Eagles
- Cardback to the Eagles CCG
- Designers: Tom Dalgliesh
- Publishers: Columbia Games
- Players: 2 or more
- Setup time: < 5 minutes
- Playing time: < 60 minutes

= Eagles (card game) =

Collectible card game

Eagles, also called Eagles: Waterloo, is an out-of-print collectible card game (CCG) published by Columbia Games in 1995.

==Description==
Eagles is a CCG designed by Tom Dalgliesh. The game is similar in set-up and strategy to Columbia's Dixie CCG released the previous year, albeit with expanded rules, and set in the days of the Napoleonic Wars. The game recreates Napoleon's Waterloo campaign during the Hundred Days.

The base set has 300 cards with a total of 900 variants, and the battle deck can consist of 60 or 120 cards representing the French, British, Dutch and Prussian regiments. The cards had no rarity. Instead each card was printed in three versions: Gold, Silver, and Bronze.

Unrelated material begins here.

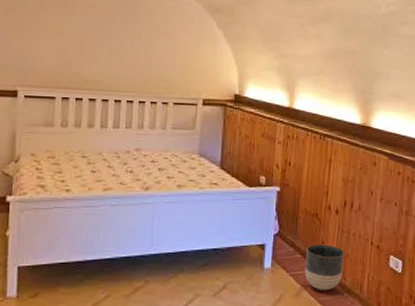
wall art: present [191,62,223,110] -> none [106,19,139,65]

Every card was individually available or sold as a complete set via direct order from the company.

==Reception==
In Issue 92 of the British wargame magazine Perfidious Albion, Charles Vasey called this "a very playable game with minimal pain and for these alone a great success. However, like all simple games it can begin to pall if you find it does not work for you."

In the August 1996 edition of Dragon (Issue 232), Rick Swan liked the game, saying, "It isn't fantasy, you say, but who cares? You might be surprised to learn the tactics aren't all that different from those in Magic: The Gathering." He concluded, "If you're the adventurous type, you still ought to give this a look."

In the Scrye Collectible Card Game Checklist & Price Guide, Second Edition (2003), John Jackson Miller considered the game to be "very playable".